La sua più grande opera rimangono gli Artigianelli. Il 15 ottobre 1849 don Cocchi diffonde un Avviso-Invito ai sacerdoti e ai giovani per fondare una Società rivolta ad assistere ed educare la gioventù. Sono gli inizi del Collegio Artigianelli (e dell’Associazione di carità che nasce nel 1850), da lui diretto fino al 1852. Dopo alcuni traslochi, nel marzo 1863 Il Collegio trova sistemazione nel palazzo di corso Palestro appositamente costruito, allo scopo era di accogliere, educare cristianamente ed addestrare nel lavoro i ragazzi orfani o comunque privi di mezzi economici, che imparavano un mestiere direttamente nelle botteghe artigiane per divenire calzolai, fabbri, falegnami. Da qui il nome “Artigianelli” voluto dallo stesso don Cocchi.
Bibliografia
Daniele Bolognini, Don Giovanni Cocchi fondatore degli Artigianelli, Velar, Gorle (BG), Elledici, Torino, 2013.
Note
(1) Don Eugenio Reffo, Don Cocchi e i suoi Artigianelli. Torino, Tip. S. Giuseppe degli Artigianelli 1896.
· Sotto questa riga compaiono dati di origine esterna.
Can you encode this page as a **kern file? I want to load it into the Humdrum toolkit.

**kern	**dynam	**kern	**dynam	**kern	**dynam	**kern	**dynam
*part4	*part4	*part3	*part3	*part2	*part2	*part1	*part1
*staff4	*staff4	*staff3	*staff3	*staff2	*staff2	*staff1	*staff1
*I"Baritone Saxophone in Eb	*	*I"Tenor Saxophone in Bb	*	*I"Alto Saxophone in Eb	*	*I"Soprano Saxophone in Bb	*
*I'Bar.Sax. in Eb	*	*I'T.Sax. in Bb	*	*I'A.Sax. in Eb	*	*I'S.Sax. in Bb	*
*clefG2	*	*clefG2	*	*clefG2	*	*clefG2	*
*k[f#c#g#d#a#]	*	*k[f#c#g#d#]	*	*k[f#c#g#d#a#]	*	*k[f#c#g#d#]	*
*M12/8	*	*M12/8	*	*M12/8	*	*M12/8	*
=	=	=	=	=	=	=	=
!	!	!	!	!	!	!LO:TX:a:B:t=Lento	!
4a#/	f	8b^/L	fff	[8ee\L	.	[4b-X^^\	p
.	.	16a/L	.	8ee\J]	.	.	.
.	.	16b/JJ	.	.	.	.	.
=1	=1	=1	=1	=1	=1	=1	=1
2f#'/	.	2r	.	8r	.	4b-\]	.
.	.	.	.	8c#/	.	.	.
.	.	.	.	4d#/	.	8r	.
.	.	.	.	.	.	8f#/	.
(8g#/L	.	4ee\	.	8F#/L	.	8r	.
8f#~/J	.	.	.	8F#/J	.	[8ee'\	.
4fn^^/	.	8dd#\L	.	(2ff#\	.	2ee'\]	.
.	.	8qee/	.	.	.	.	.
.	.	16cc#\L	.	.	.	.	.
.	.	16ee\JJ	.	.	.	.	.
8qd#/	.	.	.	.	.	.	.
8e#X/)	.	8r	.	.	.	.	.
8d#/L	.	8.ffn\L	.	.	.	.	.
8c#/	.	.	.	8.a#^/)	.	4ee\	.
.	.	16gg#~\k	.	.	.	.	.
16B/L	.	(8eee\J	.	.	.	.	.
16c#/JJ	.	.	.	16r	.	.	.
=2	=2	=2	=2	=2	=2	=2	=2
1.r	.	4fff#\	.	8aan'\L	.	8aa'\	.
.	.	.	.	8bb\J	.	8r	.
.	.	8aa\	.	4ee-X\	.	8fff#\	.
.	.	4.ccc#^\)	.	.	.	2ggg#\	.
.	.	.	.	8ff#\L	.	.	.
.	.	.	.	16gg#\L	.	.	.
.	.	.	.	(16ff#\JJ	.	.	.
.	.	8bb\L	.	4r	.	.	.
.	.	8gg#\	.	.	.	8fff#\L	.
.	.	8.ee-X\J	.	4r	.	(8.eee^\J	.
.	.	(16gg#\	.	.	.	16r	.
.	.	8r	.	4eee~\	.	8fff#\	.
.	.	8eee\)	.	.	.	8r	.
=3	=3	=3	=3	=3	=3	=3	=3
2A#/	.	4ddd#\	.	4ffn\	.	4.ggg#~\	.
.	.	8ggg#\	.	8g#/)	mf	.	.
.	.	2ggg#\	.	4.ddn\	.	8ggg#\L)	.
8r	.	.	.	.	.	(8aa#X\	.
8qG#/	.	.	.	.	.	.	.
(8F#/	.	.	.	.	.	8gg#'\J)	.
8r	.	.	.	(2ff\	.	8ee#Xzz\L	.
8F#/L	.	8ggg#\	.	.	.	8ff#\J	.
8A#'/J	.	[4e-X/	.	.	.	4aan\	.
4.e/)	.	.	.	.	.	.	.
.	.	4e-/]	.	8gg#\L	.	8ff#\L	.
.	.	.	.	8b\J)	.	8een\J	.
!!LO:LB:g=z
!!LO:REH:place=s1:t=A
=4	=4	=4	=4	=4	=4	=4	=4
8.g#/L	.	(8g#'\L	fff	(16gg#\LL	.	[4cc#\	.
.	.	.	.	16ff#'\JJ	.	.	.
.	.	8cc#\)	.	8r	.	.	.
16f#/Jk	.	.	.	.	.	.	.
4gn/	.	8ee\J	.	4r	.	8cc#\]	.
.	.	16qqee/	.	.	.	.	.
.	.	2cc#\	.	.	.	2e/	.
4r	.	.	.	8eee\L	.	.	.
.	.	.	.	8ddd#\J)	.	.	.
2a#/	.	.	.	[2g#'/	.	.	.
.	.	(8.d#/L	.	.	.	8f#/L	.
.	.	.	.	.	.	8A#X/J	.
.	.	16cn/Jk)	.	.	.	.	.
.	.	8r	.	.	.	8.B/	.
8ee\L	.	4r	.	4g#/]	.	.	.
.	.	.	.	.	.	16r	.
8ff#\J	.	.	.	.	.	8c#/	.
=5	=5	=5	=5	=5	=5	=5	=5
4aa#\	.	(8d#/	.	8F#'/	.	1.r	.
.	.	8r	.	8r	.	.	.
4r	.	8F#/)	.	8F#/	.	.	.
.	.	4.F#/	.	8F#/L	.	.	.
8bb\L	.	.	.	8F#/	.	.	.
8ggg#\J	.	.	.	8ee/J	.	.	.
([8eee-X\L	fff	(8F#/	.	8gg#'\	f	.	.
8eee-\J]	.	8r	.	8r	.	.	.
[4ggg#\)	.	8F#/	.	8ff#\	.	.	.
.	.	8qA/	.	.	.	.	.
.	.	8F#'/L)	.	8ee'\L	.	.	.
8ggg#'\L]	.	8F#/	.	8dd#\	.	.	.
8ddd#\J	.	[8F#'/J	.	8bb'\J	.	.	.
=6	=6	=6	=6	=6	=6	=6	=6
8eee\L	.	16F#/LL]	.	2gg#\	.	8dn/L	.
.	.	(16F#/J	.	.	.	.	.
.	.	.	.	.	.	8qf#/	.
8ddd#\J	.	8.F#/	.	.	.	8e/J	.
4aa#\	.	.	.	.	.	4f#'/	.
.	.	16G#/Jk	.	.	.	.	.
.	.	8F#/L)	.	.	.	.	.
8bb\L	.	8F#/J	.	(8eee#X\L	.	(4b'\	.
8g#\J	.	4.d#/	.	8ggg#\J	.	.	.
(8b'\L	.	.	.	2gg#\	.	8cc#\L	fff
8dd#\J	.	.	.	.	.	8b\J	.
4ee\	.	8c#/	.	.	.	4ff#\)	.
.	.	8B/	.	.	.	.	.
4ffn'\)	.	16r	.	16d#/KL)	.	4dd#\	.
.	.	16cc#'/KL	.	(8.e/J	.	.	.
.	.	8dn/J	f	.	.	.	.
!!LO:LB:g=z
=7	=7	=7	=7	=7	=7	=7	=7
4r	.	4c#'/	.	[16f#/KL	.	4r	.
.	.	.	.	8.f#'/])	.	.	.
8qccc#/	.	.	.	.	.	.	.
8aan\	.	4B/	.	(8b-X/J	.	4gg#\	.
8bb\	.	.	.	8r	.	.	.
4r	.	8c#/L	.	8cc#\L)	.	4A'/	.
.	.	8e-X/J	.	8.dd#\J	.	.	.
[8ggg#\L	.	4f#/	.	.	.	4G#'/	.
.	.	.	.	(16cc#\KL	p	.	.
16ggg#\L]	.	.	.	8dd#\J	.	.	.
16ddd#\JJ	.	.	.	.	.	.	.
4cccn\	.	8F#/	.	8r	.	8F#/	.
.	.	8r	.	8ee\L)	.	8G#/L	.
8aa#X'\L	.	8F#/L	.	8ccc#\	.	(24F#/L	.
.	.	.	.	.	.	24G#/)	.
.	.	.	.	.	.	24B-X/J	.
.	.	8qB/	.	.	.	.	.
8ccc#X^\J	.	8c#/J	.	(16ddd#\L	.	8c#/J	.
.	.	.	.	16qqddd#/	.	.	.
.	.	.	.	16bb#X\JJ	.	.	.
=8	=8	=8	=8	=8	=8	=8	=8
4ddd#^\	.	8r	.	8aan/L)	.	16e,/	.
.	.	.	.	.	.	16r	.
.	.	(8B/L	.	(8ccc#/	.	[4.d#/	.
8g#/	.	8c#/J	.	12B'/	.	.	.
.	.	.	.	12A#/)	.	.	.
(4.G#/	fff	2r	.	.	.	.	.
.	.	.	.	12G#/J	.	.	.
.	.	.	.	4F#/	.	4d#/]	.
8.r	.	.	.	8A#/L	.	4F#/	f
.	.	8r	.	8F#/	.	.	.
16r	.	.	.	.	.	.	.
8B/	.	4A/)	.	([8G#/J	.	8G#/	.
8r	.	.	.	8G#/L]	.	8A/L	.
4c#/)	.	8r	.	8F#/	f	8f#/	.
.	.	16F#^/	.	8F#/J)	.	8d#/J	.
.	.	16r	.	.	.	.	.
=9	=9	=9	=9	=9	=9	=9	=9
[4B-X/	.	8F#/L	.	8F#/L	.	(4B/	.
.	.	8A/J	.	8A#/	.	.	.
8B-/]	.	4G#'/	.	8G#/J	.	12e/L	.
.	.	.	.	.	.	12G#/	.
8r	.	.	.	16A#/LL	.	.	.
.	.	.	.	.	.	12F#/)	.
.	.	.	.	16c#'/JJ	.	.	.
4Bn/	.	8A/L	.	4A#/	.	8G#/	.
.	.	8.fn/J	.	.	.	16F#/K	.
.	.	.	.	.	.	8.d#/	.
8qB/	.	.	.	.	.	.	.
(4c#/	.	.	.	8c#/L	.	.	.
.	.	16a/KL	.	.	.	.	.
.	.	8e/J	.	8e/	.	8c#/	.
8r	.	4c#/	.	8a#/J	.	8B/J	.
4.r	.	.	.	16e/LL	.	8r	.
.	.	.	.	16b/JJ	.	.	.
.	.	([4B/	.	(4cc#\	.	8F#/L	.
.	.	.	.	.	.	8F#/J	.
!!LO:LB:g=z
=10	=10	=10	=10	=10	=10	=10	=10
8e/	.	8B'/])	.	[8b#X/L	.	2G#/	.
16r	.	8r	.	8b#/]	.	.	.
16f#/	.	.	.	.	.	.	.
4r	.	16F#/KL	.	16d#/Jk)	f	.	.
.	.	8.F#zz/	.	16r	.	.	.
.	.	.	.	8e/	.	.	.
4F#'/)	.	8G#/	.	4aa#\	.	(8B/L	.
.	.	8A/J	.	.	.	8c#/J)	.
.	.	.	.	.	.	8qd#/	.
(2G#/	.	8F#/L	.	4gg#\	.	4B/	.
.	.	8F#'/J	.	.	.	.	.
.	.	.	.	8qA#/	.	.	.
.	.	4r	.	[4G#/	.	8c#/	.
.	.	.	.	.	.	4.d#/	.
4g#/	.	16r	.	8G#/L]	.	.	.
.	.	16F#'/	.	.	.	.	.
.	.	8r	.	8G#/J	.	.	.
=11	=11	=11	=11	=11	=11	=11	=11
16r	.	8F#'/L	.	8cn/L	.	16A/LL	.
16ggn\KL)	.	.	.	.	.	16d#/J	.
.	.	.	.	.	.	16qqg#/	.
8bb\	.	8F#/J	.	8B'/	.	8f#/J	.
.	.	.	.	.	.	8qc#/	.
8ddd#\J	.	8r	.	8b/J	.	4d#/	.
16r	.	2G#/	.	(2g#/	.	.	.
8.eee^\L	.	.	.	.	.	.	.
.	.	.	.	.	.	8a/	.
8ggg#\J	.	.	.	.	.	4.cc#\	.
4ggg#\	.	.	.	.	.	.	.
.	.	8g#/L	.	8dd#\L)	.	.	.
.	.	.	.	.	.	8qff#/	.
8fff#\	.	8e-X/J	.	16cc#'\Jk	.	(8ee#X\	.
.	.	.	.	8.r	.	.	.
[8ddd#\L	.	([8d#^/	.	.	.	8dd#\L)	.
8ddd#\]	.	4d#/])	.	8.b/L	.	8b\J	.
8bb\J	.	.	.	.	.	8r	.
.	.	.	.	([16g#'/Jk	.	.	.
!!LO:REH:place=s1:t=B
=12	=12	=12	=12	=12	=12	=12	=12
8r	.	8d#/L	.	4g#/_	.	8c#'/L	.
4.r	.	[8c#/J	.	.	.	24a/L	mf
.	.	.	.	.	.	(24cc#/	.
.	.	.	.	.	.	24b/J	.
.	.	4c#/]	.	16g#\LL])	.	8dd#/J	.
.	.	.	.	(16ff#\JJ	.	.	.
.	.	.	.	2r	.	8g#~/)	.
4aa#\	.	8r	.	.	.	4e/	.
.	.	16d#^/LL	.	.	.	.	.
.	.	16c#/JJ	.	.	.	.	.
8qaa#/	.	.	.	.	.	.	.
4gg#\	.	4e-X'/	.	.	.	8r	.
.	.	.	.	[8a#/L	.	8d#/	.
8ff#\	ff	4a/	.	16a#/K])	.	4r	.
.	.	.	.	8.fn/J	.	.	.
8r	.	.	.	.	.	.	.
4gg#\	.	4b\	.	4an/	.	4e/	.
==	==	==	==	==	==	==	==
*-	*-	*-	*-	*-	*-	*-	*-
(2) MB III 561. Giovanni Battista Lemoyne, Memorie biografiche di don Giovanni Bosco. 9 voll. ed. extracommerciale. S. Benigno Canavese – Torino, 1898-1917 (dal vol. VI col titolo: Memorie biografiche del Venerabile Servo di Dio Don Giovanni Bosco).
(3) MB III 327, op. cit. La parola còca o cocca, oggi non più in uso, era un termine gergale piemontese per significare “banda, clan”. Si trattava di gruppi giovanili organizzati, dediti a “ripetute azioni violente e intimidatorie”. Cochin (cf il francese “coquin”), significava furfante, briccone. C’erano la Cocca del Gambero, quella di Po, del Ballone (Borgo Dora), del Moschino, di Santa Barbara.
(4) Alberto Viriglio, Torino e i Torinesi. Minuzie e memorie. Terza ed. integrale ed annotata a cura di Andrea Viglongo. Torino, Viglongo 1980, p. 149; la prima edizione è del 1898.
(5) Don Eugenio Reffo, op. cit.
Molto interessante!!!!! Non conoscevo don Cocchi merita una rivalutazione!!!!! Nella mia ignoranza collegavo gli Artigianelli a Don Murialdo.